"""

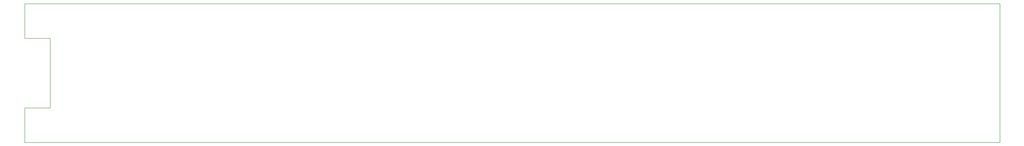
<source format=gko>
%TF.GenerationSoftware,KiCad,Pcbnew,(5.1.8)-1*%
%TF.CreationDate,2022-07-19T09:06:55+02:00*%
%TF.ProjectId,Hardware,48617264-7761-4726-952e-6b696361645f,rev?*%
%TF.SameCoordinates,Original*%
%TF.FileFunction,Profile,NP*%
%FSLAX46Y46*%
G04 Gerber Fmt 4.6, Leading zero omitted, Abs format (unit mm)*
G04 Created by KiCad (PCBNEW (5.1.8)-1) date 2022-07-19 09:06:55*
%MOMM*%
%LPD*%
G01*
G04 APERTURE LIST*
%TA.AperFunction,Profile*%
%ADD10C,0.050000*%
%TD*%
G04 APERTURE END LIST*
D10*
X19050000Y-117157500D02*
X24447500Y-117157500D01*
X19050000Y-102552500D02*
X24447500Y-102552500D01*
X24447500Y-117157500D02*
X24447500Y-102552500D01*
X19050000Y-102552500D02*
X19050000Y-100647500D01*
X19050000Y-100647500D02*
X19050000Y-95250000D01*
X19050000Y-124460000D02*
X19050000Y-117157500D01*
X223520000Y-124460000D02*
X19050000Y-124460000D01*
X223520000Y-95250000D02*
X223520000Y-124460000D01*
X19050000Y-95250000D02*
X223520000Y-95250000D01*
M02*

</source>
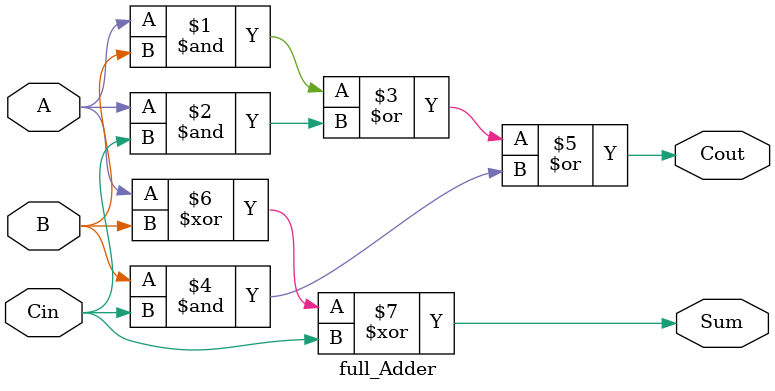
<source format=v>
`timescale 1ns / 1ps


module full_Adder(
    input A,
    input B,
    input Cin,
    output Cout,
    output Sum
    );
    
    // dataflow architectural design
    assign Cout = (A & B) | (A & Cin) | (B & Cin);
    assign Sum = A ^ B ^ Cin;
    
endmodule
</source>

"""

* [Assigned task]:
Reproduce each record above by retyping it exactly; omit all images.

* [Written solution]:
<source format=gko>
%TF.GenerationSoftware,KiCad,Pcbnew,(5.1.8)-1*%
%TF.CreationDate,2022-07-19T09:06:55+02:00*%
%TF.ProjectId,Hardware,48617264-7761-4726-952e-6b696361645f,rev?*%
%TF.SameCoordinates,Original*%
%TF.FileFunction,Profile,NP*%
%FSLAX46Y46*%
G04 Gerber Fmt 4.6, Leading zero omitted, Abs format (unit mm)*
G04 Created by KiCad (PCBNEW (5.1.8)-1) date 2022-07-19 09:06:55*
%MOMM*%
%LPD*%
G01*
G04 APERTURE LIST*
%TA.AperFunction,Profile*%
%ADD10C,0.050000*%
%TD*%
G04 APERTURE END LIST*
D10*
X19050000Y-117157500D02*
X24447500Y-117157500D01*
X19050000Y-102552500D02*
X24447500Y-102552500D01*
X24447500Y-117157500D02*
X24447500Y-102552500D01*
X19050000Y-102552500D02*
X19050000Y-100647500D01*
X19050000Y-100647500D02*
X19050000Y-95250000D01*
X19050000Y-124460000D02*
X19050000Y-117157500D01*
X223520000Y-124460000D02*
X19050000Y-124460000D01*
X223520000Y-95250000D02*
X223520000Y-124460000D01*
X19050000Y-95250000D02*
X223520000Y-95250000D01*
M02*

</source>
<source format=v>
`timescale 1ns / 1ps


module full_Adder(
    input A,
    input B,
    input Cin,
    output Cout,
    output Sum
    );
    
    // dataflow architectural design
    assign Cout = (A & B) | (A & Cin) | (B & Cin);
    assign Sum = A ^ B ^ Cin;
    
endmodule
</source>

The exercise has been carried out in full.